#### [THE PROBLEM]
Collect every line in the rows that contains the string "newSketch".

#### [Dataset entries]

· · ·

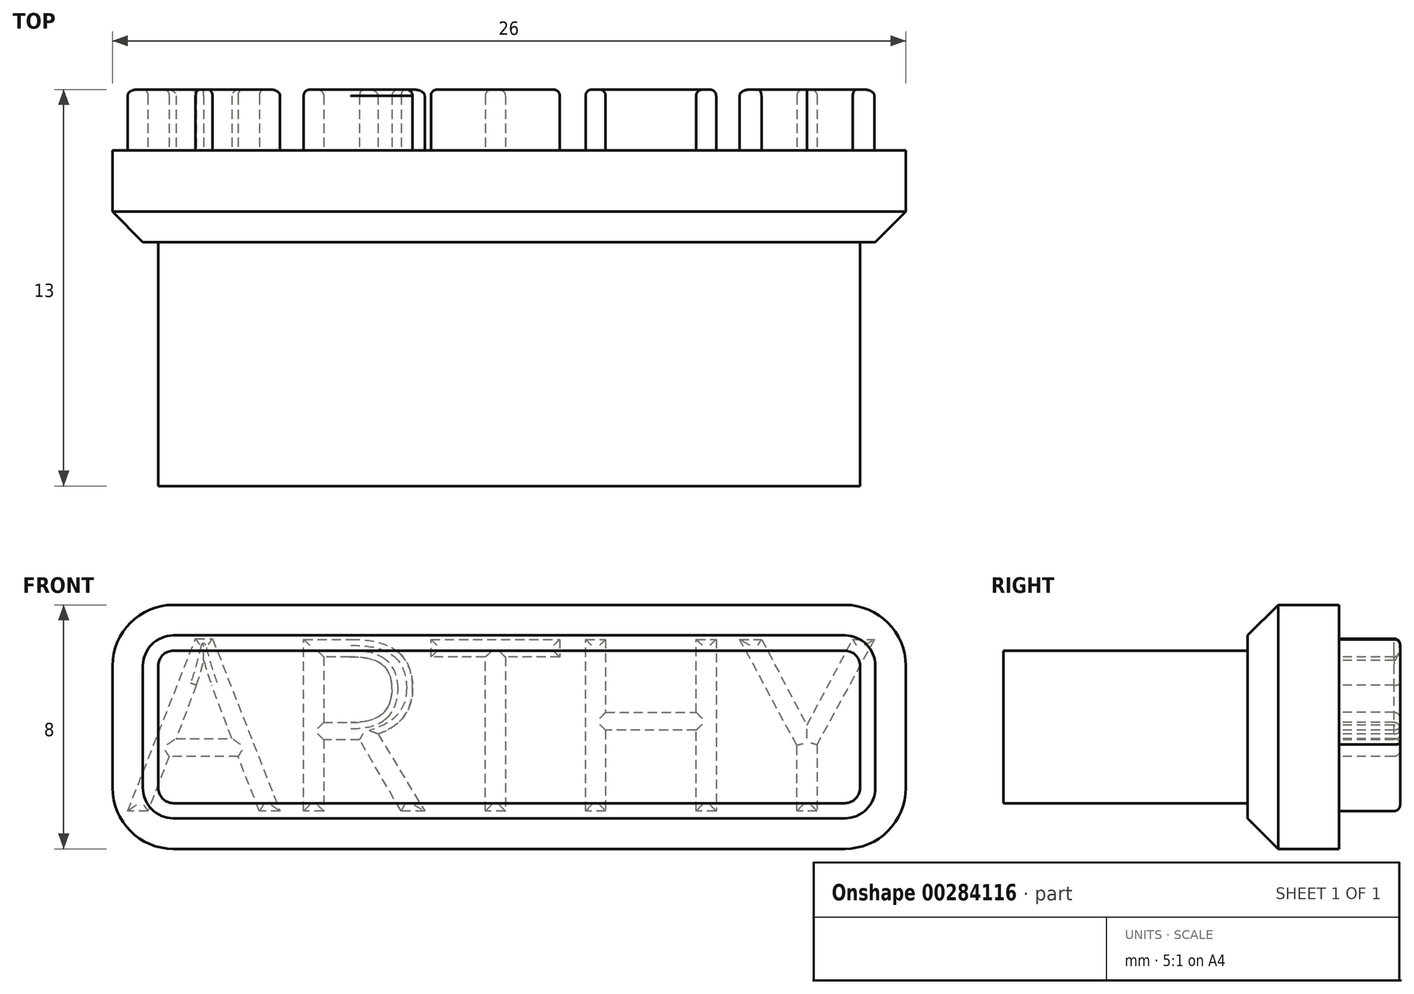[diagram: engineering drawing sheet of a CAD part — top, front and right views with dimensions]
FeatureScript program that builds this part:
annotation { "Feature Type Name" : "Feature", "Feature Type Description" : "" }
export const myFeature = defineFeature(function(context is Context, id is Id, definition is map)
    precondition{}
    {
        {
            var Q0;
            Q0=qCreatedBy(makeId("Front.planeOp"),FACE);
            var sketch = newSketch(context, id + "F0", { "sketchPlane" : qUnion([Q0])});
            skText(sketch, "E0", { "text": "ARTHY", "fontName": "OpenSans-Regular.ttf"});
            const initialGuessF0  = {"E0": [-0.0125, -0.00176, 1, 0, 0.00568]};
            skSetInitialGuess(sketch, initialGuessF0);
            skSolve(sketch);
        }
        {
            var Q0;
            Q0=qSketchRegion(id+"F0",true);
            extrude(context, id + "F1", {"entities" : qUnion([Q0]), "oppositeDirection" : true, "depth" : 2 * mm});
        }
        {
            var Q0;
            Q0=qCreatedBy(makeId("Front.planeOp"),FACE);
            var sketch = newSketch(context, id + "F2", { "sketchPlane" : qUnion([Q0])});
            skLineSegment(sketch, "E1.bottom", {"start": v(-13, 5) * mm, "end": v(13, 5) * mm});
            skLineSegment(sketch, "E1.top", {"start": v(-13, -3) * mm, "end": v(13, -3) * mm});
            skLineSegment(sketch, "E1.left", {"start": v(-13, 5) * mm, "end": v(-13, -3) * mm});
            skLineSegment(sketch, "E1.right", {"start": v(13, 5) * mm, "end": v(13, -3) * mm});
            skSolve(sketch);
        }
        {
            var Q0;
            Q0=qSketchRegion(id+"F2",true);
            extrude(context, id + "F3", {"entities" : qUnion([Q0]), "depth" : 3 * mm});
        }
        {
            var Q0;
            Q0=makeQuery(id+"F3.opExtrude","SWEPT_EDGE",EDGE,{"disambiguationData":[OSD([sQuery(id+"F2.wireOp",EDGE,"E1.top"),sQuery(id+"F2.wireOp",EDGE,"E1.left")])]});
            var Q1;
            Q1=makeQuery(id+"F3.opExtrude","SWEPT_EDGE",EDGE,{"disambiguationData":[OSD([sQuery(id+"F2.wireOp",EDGE,"E1.bottom"),sQuery(id+"F2.wireOp",EDGE,"E1.left")])]});
            var Q2;
            Q2=makeQuery(id+"F3.opExtrude","SWEPT_EDGE",EDGE,{"disambiguationData":[OSD([sQuery(id+"F2.wireOp",EDGE,"E1.top"),sQuery(id+"F2.wireOp",EDGE,"E1.right")])]});
            var Q3;
            Q3=makeQuery(id+"F3.opExtrude","SWEPT_EDGE",EDGE,{"disambiguationData":[OSD([sQuery(id+"F2.wireOp",EDGE,"E1.bottom"),sQuery(id+"F2.wireOp",EDGE,"E1.right")])]});
            fillet(context, id + "F4", {"entities" : qUnion([Q0, Q1, Q2, Q3]), "radius" : 2 * mm, "tangentPropagation" : true, "allowEdgeOverflow" : false});
        }
        {
            var Q0;
            Q0=makeQuery(id+"F3.opExtrude","CAP_FACE",FACE,{"disambiguationData":[OSD([sQuery(id+"F2.wireOp",EDGE,"E1.bottom"),sQuery(id+"F2.wireOp",EDGE,"E1.top"),sQuery(id+"F2.wireOp",EDGE,"E1.left"),sQuery(id+"F2.wireOp",EDGE,"E1.right")])],"isStart":false});
            chamfer(context, id + "F5", {"entities" : qUnion([Q0]), "width" : 1 * mm, "tangentPropagation" : true});
        }
        {
            var Q0;
            Q0=makeQuery(id+"F3.opExtrude","CAP_FACE",FACE,{"disambiguationData":[OSD([sQuery(id+"F2.wireOp",EDGE,"E1.bottom"),sQuery(id+"F2.wireOp",EDGE,"E1.top"),sQuery(id+"F2.wireOp",EDGE,"E1.left"),sQuery(id+"F2.wireOp",EDGE,"E1.right")])],"isStart":false});
            var sketch = newSketch(context, id + "F6", { "sketchPlane" : qUnion([Q0])});
            skArc(sketch, "E2.0", {"start": v(-11.5, -1) * mm, "mid": v(-11.35, -1.35) * mm, "end": v(-11, -1.5) * mm});
            skLineSegment(sketch, "E2.1", {"start": v(-11.5, 3) * mm, "end": v(-11.5, -1) * mm});
            skLineSegment(sketch, "E2.2", {"start": v(-11, -1.5) * mm, "end": v(11, -1.5) * mm});
            skArc(sketch, "E2.3", {"start": v(-11, 3.5) * mm, "mid": v(-11.35, 3.35) * mm, "end": v(-11.5, 3) * mm});
            skArc(sketch, "E2.4", {"start": v(11, -1.5) * mm, "mid": v(11.35, -1.35) * mm, "end": v(11.5, -1) * mm});
            skLineSegment(sketch, "E2.5", {"start": v(11.5, -1) * mm, "end": v(11.5, 3) * mm});
            skArc(sketch, "E2.6", {"start": v(11.5, 3) * mm, "mid": v(11.35, 3.35) * mm, "end": v(11, 3.5) * mm});
            skLineSegment(sketch, "E2.7", {"start": v(11, 3.5) * mm, "end": v(-11, 3.5) * mm});
            skSolve(sketch);
        }
        {
            var Q0;
            Q0 = qSketchRegion(id + "F6", true);
            extrude(context, id + "F7", {"entities" : qUnion([Q0]), "operationType" : NewBodyOperationType.ADD, "depth" : 8 * mm});
        }
        {
            var Q0;
            Q0=makeQuery(id+"F1.opExtrude","CAP_FACE",FACE,{"disambiguationData":[OSD([sQuery(id+"F0.wireOp",EDGE,"E0.sketch_text.stroke-51"),sQuery(id+"F0.wireOp",EDGE,"E0.sketch_text.stroke-52"),sQuery(id+"F0.wireOp",EDGE,"E0.sketch_text.stroke-53"),sQuery(id+"F0.wireOp",EDGE,"E0.sketch_text.stroke-54"),sQuery(id+"F0.wireOp",EDGE,"E0.sketch_text.stroke-55"),sQuery(id+"F0.wireOp",EDGE,"E0.sketch_text.stroke-56"),sQuery(id+"F0.wireOp",EDGE,"E0.sketch_text.stroke-57"),sQuery(id+"F0.wireOp",EDGE,"E0.sketch_text.stroke-58"),sQuery(id+"F0.wireOp",EDGE,"E0.sketch_text.stroke-59")])],"isStart":false});
            var Q1;
            Q1=makeQuery(id+"F1.opExtrude","CAP_FACE",FACE,{"disambiguationData":[OSD([sQuery(id+"F0.wireOp",EDGE,"E0.sketch_text.stroke-39"),sQuery(id+"F0.wireOp",EDGE,"E0.sketch_text.stroke-40"),sQuery(id+"F0.wireOp",EDGE,"E0.sketch_text.stroke-41"),sQuery(id+"F0.wireOp",EDGE,"E0.sketch_text.stroke-42"),sQuery(id+"F0.wireOp",EDGE,"E0.sketch_text.stroke-43"),sQuery(id+"F0.wireOp",EDGE,"E0.sketch_text.stroke-44"),sQuery(id+"F0.wireOp",EDGE,"E0.sketch_text.stroke-45"),sQuery(id+"F0.wireOp",EDGE,"E0.sketch_text.stroke-46"),sQuery(id+"F0.wireOp",EDGE,"E0.sketch_text.stroke-47"),sQuery(id+"F0.wireOp",EDGE,"E0.sketch_text.stroke-48"),sQuery(id+"F0.wireOp",EDGE,"E0.sketch_text.stroke-49"),sQuery(id+"F0.wireOp",EDGE,"E0.sketch_text.stroke-50")])],"isStart":false});
            var Q2;
            Q2=makeQuery(id+"F1.opExtrude","CAP_FACE",FACE,{"disambiguationData":[OSD([sQuery(id+"F0.wireOp",EDGE,"E0.sketch_text.stroke-31"),sQuery(id+"F0.wireOp",EDGE,"E0.sketch_text.stroke-32"),sQuery(id+"F0.wireOp",EDGE,"E0.sketch_text.stroke-33"),sQuery(id+"F0.wireOp",EDGE,"E0.sketch_text.stroke-34"),sQuery(id+"F0.wireOp",EDGE,"E0.sketch_text.stroke-35"),sQuery(id+"F0.wireOp",EDGE,"E0.sketch_text.stroke-36"),sQuery(id+"F0.wireOp",EDGE,"E0.sketch_text.stroke-37"),sQuery(id+"F0.wireOp",EDGE,"E0.sketch_text.stroke-38")])],"isStart":false});
            var Q3;
            Q3=makeQuery(id+"F1.opExtrude","CAP_FACE",FACE,{"disambiguationData":[OSD([sQuery(id+"F0.wireOp",EDGE,"E0.sketch_text.stroke-13"),sQuery(id+"F0.wireOp",EDGE,"E0.sketch_text.stroke-14"),sQuery(id+"F0.wireOp",EDGE,"E0.sketch_text.stroke-15"),sQuery(id+"F0.wireOp",EDGE,"E0.sketch_text.stroke-16"),sQuery(id+"F0.wireOp",EDGE,"E0.sketch_text.stroke-17"),sQuery(id+"F0.wireOp",EDGE,"E0.sketch_text.stroke-18"),sQuery(id+"F0.wireOp",EDGE,"E0.sketch_text.stroke-19"),sQuery(id+"F0.wireOp",EDGE,"E0.sketch_text.stroke-20"),sQuery(id+"F0.wireOp",EDGE,"E0.sketch_text.stroke-21"),sQuery(id+"F0.wireOp",EDGE,"E0.sketch_text.stroke-22"),sQuery(id+"F0.wireOp",EDGE,"E0.sketch_text.stroke-23"),sQuery(id+"F0.wireOp",EDGE,"E0.sketch_text.stroke-24"),sQuery(id+"F0.wireOp",EDGE,"E0.sketch_text.stroke-25"),sQuery(id+"F0.wireOp",EDGE,"E0.sketch_text.stroke-26"),sQuery(id+"F0.wireOp",EDGE,"E0.sketch_text.stroke-27"),sQuery(id+"F0.wireOp",EDGE,"E0.sketch_text.stroke-28"),sQuery(id+"F0.wireOp",EDGE,"E0.sketch_text.stroke-29"),sQuery(id+"F0.wireOp",EDGE,"E0.sketch_text.stroke-30")])],"isStart":false});
            var Q4;
            Q4=makeQuery(id+"F1.opExtrude","CAP_FACE",FACE,{"disambiguationData":[OSD([sQuery(id+"F0.wireOp",EDGE,"E0.sketch_text.stroke-0"),sQuery(id+"F0.wireOp",EDGE,"E0.sketch_text.stroke-1"),sQuery(id+"F0.wireOp",EDGE,"E0.sketch_text.stroke-2"),sQuery(id+"F0.wireOp",EDGE,"E0.sketch_text.stroke-3"),sQuery(id+"F0.wireOp",EDGE,"E0.sketch_text.stroke-4"),sQuery(id+"F0.wireOp",EDGE,"E0.sketch_text.stroke-5"),sQuery(id+"F0.wireOp",EDGE,"E0.sketch_text.stroke-6"),sQuery(id+"F0.wireOp",EDGE,"E0.sketch_text.stroke-7"),sQuery(id+"F0.wireOp",EDGE,"E0.sketch_text.stroke-8"),sQuery(id+"F0.wireOp",EDGE,"E0.sketch_text.stroke-9"),sQuery(id+"F0.wireOp",EDGE,"E0.sketch_text.stroke-10"),sQuery(id+"F0.wireOp",EDGE,"E0.sketch_text.stroke-11"),sQuery(id+"F0.wireOp",EDGE,"E0.sketch_text.stroke-12")])],"isStart":false});
            fillet(context, id + "F8", {"entities" : qUnion([Q0, Q1, Q2, Q3, Q4]), "radius" : 0.2 * mm, "tangentPropagation" : true, "allowEdgeOverflow" : false});
        }
    });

· · ·

#### [FINISHED ANSWER]
            var sketch = newSketch(context, id + "F0", { "sketchPlane" : qUnion([Q0])});
            var sketch = newSketch(context, id + "F2", { "sketchPlane" : qUnion([Q0])});
            var sketch = newSketch(context, id + "F6", { "sketchPlane" : qUnion([Q0])});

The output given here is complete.